Гастон этим не ограничился и посоветовался с мадемуазель де Лонэ, которая, исходя то ли из здравого смысла, то ли из симпатии к Дюменилю, была точно того же мнения, что и он, она только добавила:
— Если вам предпишут диету, скажите мне, и я вам передам цыплят, варенье и бордо.
Помпадур же не мог сказать ничего, потому что дыра не была еще пробита. Итак, Гастон притворился больным, перестал есть то, что ему приносили, и жил щедростью своей соседки, чьи дары он принимал. К исходу второго дня к нему поднялся сам господин де Лонэ. Ему доложили, что Гастон уже сорок часов ничего не ест. Комендант нашел узника в постели.
— Сударь, — сказал он ему, — я узнал, что вы недомогаете, и пришел сам справиться о вашем здоровье.
— Вы слишком добры, сударь, — ответил Гастон, — мне, правда, нездоровится.
— А что с вами? — спросил комендант.
— Ах, сударь, — сказал Гастон, — надеюсь, что не задену ваше самолюбие: я в Бастилии тоскую.
— Как?! Да вы же здесь всего четыре-пять дней!

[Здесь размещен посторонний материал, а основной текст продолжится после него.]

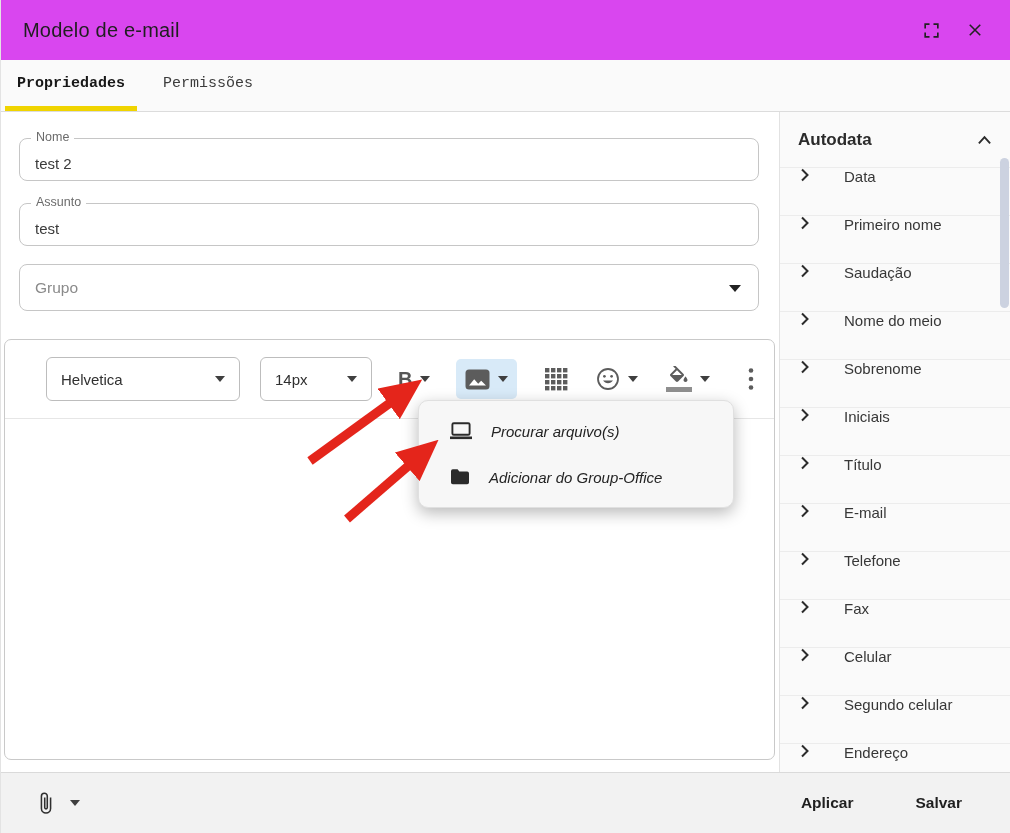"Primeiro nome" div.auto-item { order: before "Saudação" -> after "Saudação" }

— Я затосковал с первой минуты.
— И какая же тоска вас одолела?
— А что, их много?
— Конечно, можно тосковать по своей семье.
— У меня ее нет.
— Тогда по возлюбленной. Гастон вздохнул.
— Тоскуют по родине.
— Да, это то самое, — сказал Гастон, чувствуя, что нужно же тосковать по чему-нибудь.
Комендант минуту размышлял.
— Сударь, — сказал он, — с тех пор как я стал комендантом Бастилии, единственные приятные минуты, которые выпали на мою долю, были те, когда я мог оказать какую-либо услугу дворянам, доверенным королем моему попечению. Я готов сделать что-нибудь для вас, если вы обещаете мне вести себя разумно.